Sunday, June 23rd, 2013

This is a great article showing just how difficult it can be to fight for the right thing when you’re up against a resistant government: Fighting to fix the FCAT.

Robert Krampf’s first e-mail to Florida’s Department of Education was cordial, even as he raised troubling allegations that poorly written FCAT Science exam questions could be grading students as wrong even when they chose right answers.

In a gesture of cooperation, Krampf asked if there was “anything that I can do to help,” and the well-known science educator (nicknamed “The Happy Scientist”) signed off with his usual cheery closing of “have a wonder-filled day.”

Things got less cordial from there.

Among the problems Krampf found:

• The term “Germination” was defined, in part, as “the process by which plants begin to grow from seed to spore.” That simply never happens — there are no plants that go from seed to spore.

• A fifth-grade sample question asked how flowers would respond to light coming in through a window. The correct answer was “the flowers would lean toward the window,” but Krampf said it’s usually leaves (and not flowers) that lean toward sunlight. Also, Krampf found that one of the “incorrect” answers (that the flowers would begin to wilt in the sun) is, in fact, correct.

Krampf says it’s difficult to accept — without any proof — that the tests are completely error-free when the guidelines that served as their blueprint were so flawed. He also cites the heavy bureaucratic resistance he encountered in trying to fix the guidelines — further evidence, he says, of state leaders’ inability to police themselves.

“I don’t know why they’re so afraid to admit that the stuff is wrong,” Krampf said. “But that makes me suspect that the same paranoia, and the same denial, is taking place with the actual FCAT.”

They like them, they like them!

Friday, June 21st, 2013

The Orlando Sentinel School Zone blog reports that with about one week to go for folks to rate and review the Next Generation Science Standards for possible Florida adoption, things are looking positive.

As of Wednesday, 631 people had reviewed the standards, put together by panels of scientists and 26 states (but not Florida). Eighty eight percent had recommended Florida adopt them.

But, of course, we’re always going to see stuff like this:

“I am concerned that evolution is still being taught as fact and that creation is not addressed as a possible, even viable, explanation of nature and world,” wrote a “business/industry” person from Duval County.

Fortunately, such opinions seem to be in the minority so far. Let’s keep it that way! If you haven’t submitted your own review, do so now.

Padget comments on science standards

Thursday, June 20th, 2013

I’m very late to the party. The Gradebook, School Zone and Bridge to Tomorrow already posted about Florida Board of Education member John Padget’s recent comments about the state’s science standards. Here’s the video clip:

Tug o’ war

Friday, June 14th, 2013

The Tampa Bay Times Gradebook Blog notes the tug o’ war developing concerning the future of Florida’s science standards. Our very own Florida Citizens for Science vice president Jonathan Smith is quoted punching back against the suggestion that states hold off on adopting the national Next Generation Science Standards until Common Core adoption smoothes out first.

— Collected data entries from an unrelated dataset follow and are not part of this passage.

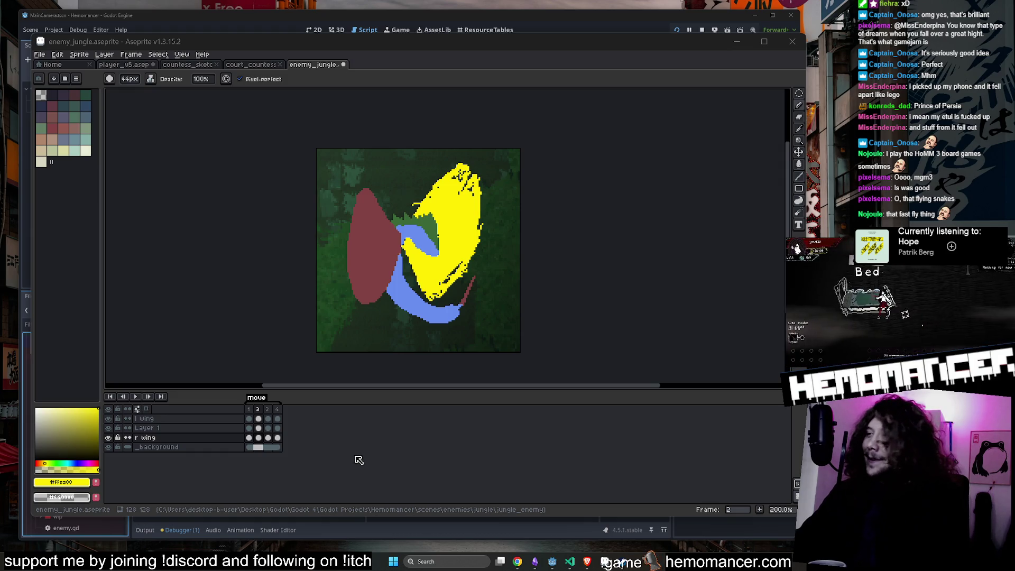
click(267, 409)
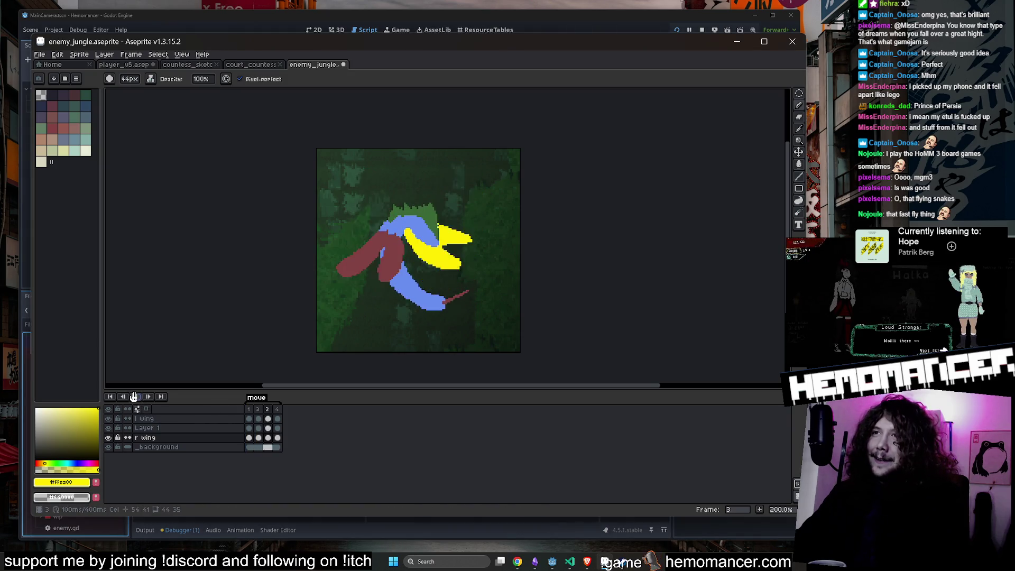
Step: Close enemy_jungle and step through court_countess frames to the arms-outstretched frame 5
click(134, 396)
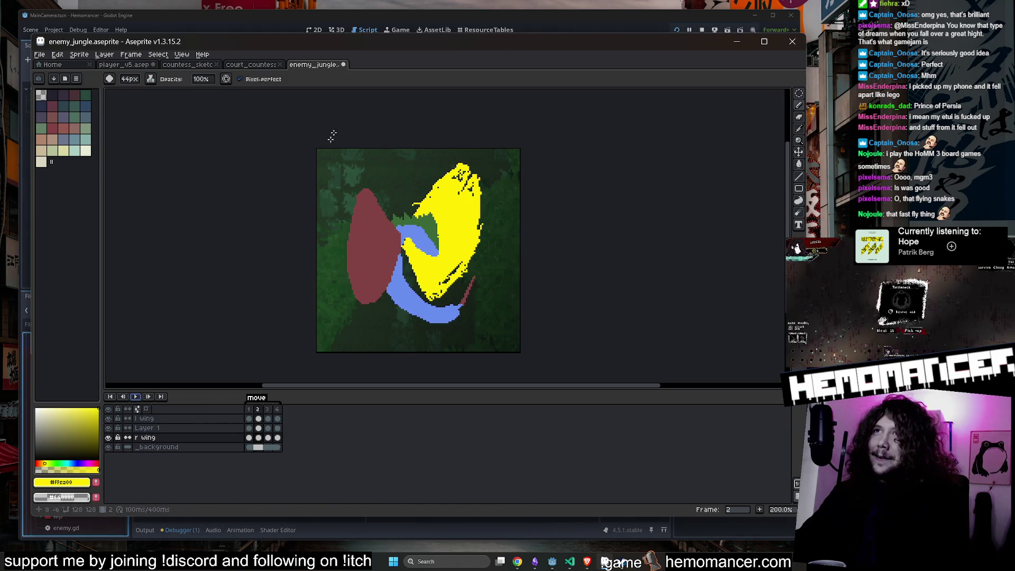
click(343, 64)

“How long will this take, how many generations of students will we need to lose to science and technology for the sake of the Common Core?” Smith wondered.

Science summer camp

Friday, June 14th, 2013

Here’s a nice story about summer camps helping students interested in science and technology flourish during summer break: Summer camps aim to get kids excited about science and technology

Athan’s Engineering Minds, is a two-week program that will run Monday through Thursday beginning July 15 at Palma Ceia Presbyterian Church in Tampa. It’s for high-achieving middle school students with more than a passing interest in science.

“I don’t care about their age, I don’t care about their grade,” Athan said. “I do care about their passion.”